■ 提示文 ■
□ □ □ □

Last updated at Posted at 2024-12-25

はじめに

こんにちは!今回は、SQLのDCL(Data Control Language)についてまとめます。DCLは、データベースにおけるアクセス制御(権限付与・剥奪)や、トランザクション管理(開始や終了、コミットやロールバックなど)を扱う大切な要素です。

本文

1. SQL-DCLとは?

SQL-DCLは、データベースの操作権限を設定し、トランザクションを制御するためのSQL文です。代表的なものとして以下が挙げられます。

  • GRANT / REVOKE: アクセス権限の付与や取り消し
  • START TRANSACTION / COMMIT / ROLLBACK: トランザクションの開始・確定・取り消し

これらを使いこなすことで、安全かつ柔軟にデータベースの利用者やアプリケーションを管理できます。

2. アクセス権限の管理

2.1 GRANT文

データベースやテーブル、ビューなどに対して、特定のユーザやロール(役割)に対してどの程度の操作を許可するかを設定します。許可される動作は以下の例があります。

  • SELECT: 表示(データの参照)

□ □ □ □

■ 問題 a ■
上の提示文を2文で要約せよ。

■ 提供データ ■
□ □ □ □

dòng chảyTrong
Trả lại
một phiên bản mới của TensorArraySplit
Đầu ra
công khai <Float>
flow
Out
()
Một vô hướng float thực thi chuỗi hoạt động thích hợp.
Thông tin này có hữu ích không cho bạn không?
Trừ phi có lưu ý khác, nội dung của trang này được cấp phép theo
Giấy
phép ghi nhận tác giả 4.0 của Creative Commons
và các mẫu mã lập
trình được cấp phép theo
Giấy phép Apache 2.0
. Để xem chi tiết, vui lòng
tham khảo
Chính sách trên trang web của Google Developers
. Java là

□ □ □ □

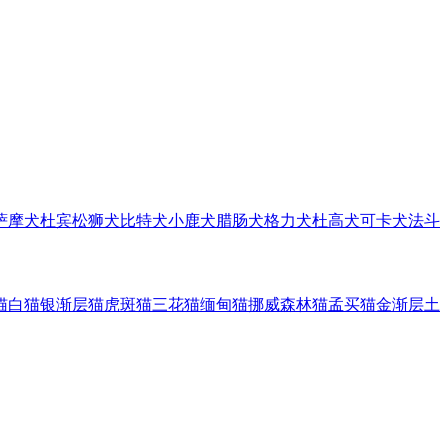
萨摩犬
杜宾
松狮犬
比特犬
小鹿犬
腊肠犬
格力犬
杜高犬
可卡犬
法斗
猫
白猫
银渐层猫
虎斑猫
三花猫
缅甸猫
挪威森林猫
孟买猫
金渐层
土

□ □ □ □

■ 問題 b ■
上の項目から、文字列「trang」を含む行をすべて書き出せ。大文字と小文字は区別する。

■ 解答欄 a ■
SQLのDCLは、データベースの操作権限を設定し、トランザクションを制御するためのSQL文である。代表的なものに、アクセス権限の付与や取り消しを行うGRANT / REVOKEと、トランザクションの開始・確定・取り消しを行うSTART TRANSACTION / COMMIT / ROLLBACKがある。

■ 解答欄 b ■
Trừ phi có lưu ý khác, nội dung của trang này được cấp phép theo
Chính sách trên trang web của Google Developers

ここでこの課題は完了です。